_SUPPLIED DATA_
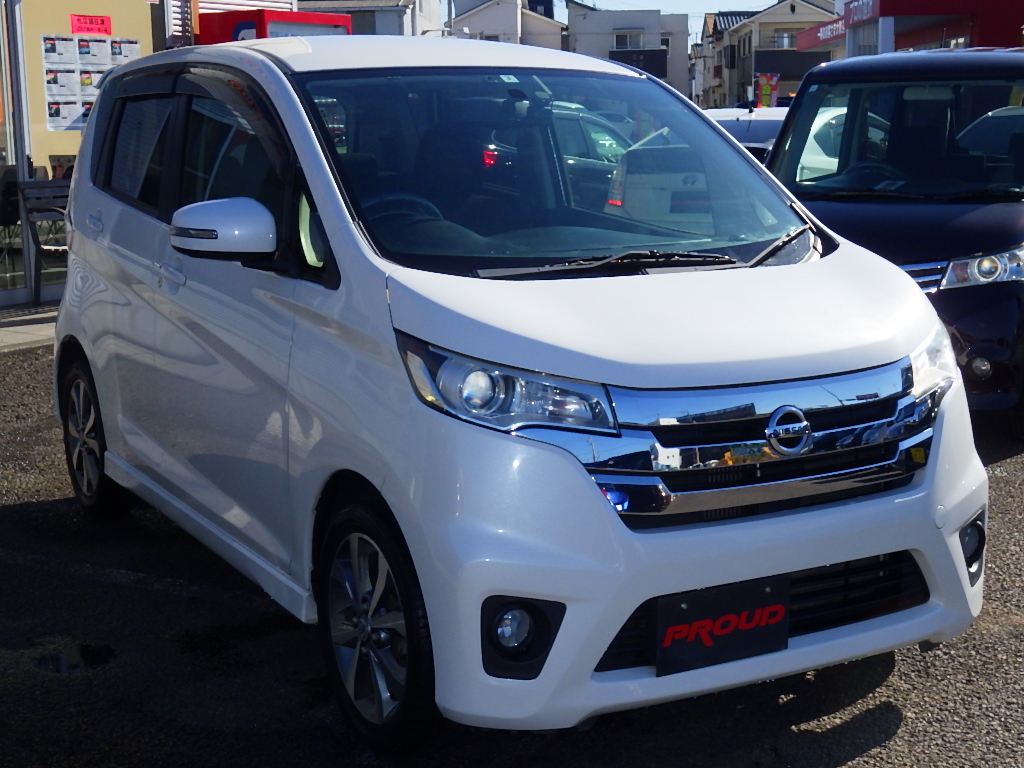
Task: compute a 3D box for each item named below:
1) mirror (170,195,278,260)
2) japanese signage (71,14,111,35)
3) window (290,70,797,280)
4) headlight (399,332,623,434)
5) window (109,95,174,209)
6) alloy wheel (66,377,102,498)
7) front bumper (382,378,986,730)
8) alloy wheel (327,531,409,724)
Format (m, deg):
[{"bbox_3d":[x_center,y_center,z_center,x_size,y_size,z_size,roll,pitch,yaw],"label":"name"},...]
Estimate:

---

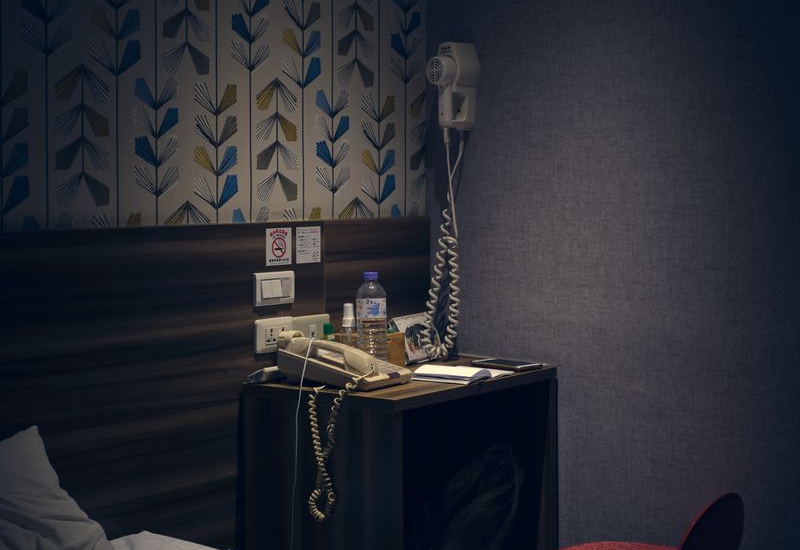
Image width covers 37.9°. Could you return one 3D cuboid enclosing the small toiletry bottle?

_WHAT THIS TASK INVOLVES_
Report every line in the records above that contains the word "window". Case counts.

_FINISHED TASK_
3) window (290,70,797,280)
5) window (109,95,174,209)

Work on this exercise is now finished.